Credit unions cry foul over tax plan

income tax government financial services companies

22 September 2000
| By David Chaplin |

New Zealand credit unions may soon follow their Australian counterparts and lose a century old tax exemption.

New Zealand credit unions may soon follow their Australian counterparts and lose a century old tax exemption.

Commerce minister Paul Swain says the Government is currently trying to determine whether the income tax free status of credit unions gives them an unfair competitive advantage over other financial services institutions.

“Credit unions have been exempt from paying income tax since 1891. Nobody knows for sure why credit unions were granted that exemption,” Swains says.

However, head of the New Zealand Association of Credit Unions, Doug McLaren, has reacted angrily to the suggestion, claiming the Inland Revenue Department (IRD) is driving the issue.

“We work daily with Commerce Department officials and they show an appreciation of the mutual philosophy of credit unions,” McLaren says.

“But the money crunchers and theorists at the IRD seem to be confusing credit unions with corporations.”

He says to compare credit unions with other commercial financial services companies is ludicrous as they operate in entirely different ways.

“In mutuals such as credit unions, all assets are owned by the members and can only deal with their own members,” McLaren says.

While he disagrees with the IRD arguments, McLaren says that if the Government intends to revoke the credit unions’ tax exemption, it will have to do the same to all mutual organisations such as clubs and friendly societies.
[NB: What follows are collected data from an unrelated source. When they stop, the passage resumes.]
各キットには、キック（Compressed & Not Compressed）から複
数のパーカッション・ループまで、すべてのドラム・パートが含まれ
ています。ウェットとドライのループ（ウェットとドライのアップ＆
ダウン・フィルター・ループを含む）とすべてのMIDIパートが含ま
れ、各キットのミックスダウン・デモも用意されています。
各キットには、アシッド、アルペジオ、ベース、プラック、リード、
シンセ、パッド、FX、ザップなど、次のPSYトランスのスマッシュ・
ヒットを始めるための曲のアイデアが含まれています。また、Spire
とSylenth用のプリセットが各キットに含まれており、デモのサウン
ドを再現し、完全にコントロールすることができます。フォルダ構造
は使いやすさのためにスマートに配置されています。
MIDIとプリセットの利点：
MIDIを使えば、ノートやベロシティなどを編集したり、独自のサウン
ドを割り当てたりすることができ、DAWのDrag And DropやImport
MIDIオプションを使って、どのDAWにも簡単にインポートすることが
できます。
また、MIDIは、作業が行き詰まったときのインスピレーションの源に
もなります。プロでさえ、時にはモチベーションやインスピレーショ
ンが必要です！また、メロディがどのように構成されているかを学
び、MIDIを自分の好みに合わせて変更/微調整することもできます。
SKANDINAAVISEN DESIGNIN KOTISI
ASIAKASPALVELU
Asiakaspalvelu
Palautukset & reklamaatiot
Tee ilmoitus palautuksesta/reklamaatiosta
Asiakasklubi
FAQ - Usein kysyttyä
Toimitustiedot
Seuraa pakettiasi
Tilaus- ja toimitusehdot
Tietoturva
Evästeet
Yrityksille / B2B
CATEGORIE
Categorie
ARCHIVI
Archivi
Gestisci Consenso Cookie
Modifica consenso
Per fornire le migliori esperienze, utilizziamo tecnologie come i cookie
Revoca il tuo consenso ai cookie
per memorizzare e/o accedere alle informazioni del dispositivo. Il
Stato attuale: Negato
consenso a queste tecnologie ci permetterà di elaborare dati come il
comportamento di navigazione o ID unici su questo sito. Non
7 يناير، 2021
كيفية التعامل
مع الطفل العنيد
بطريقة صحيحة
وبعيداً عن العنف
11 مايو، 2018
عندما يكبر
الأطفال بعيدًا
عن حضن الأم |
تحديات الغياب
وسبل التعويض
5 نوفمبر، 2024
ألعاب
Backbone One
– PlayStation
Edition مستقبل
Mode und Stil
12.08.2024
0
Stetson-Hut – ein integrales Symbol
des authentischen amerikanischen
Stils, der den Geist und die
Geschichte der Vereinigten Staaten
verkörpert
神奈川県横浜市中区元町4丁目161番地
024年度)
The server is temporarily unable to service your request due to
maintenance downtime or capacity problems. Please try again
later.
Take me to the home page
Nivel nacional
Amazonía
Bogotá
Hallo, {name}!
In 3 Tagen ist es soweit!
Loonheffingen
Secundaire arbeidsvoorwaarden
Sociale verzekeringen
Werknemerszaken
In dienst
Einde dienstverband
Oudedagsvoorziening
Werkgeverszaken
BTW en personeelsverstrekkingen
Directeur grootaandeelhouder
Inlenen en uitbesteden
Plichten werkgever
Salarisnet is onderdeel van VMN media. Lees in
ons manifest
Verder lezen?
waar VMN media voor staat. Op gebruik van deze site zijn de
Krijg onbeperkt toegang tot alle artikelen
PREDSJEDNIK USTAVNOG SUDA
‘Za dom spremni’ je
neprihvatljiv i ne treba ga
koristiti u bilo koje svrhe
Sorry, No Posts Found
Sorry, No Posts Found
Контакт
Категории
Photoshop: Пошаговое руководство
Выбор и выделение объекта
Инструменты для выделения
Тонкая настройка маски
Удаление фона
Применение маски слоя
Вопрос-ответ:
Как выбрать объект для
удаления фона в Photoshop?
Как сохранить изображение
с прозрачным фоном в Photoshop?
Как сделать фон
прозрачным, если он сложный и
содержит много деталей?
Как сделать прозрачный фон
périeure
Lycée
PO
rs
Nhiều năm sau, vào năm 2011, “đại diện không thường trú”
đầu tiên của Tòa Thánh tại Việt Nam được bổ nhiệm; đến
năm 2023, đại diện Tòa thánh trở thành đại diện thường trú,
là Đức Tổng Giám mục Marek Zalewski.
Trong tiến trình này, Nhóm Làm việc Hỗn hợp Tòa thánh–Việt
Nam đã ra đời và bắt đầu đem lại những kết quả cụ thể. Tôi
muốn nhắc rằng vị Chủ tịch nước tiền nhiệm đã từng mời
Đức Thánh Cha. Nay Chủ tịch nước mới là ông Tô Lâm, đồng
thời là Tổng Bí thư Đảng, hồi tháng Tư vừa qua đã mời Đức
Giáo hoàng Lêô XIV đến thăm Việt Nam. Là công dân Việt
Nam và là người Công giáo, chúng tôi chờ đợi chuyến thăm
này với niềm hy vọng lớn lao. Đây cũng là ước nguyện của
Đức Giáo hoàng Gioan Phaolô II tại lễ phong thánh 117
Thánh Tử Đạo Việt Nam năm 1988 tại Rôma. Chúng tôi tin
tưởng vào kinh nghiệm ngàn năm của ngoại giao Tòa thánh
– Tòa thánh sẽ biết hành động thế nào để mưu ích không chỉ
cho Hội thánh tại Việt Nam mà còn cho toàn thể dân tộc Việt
“Why are they just looking at us? I think the IRD has picked on credit unions as we’re small and easier to nail on the head with a big hammer,” McLaren says.

He says as most credit union members are on low incomes, any move to take away the tax exemption will “hurt those who can least afford it”.

The Government has called for submissions on the tax status of credit unions with a deadline set for early October this year.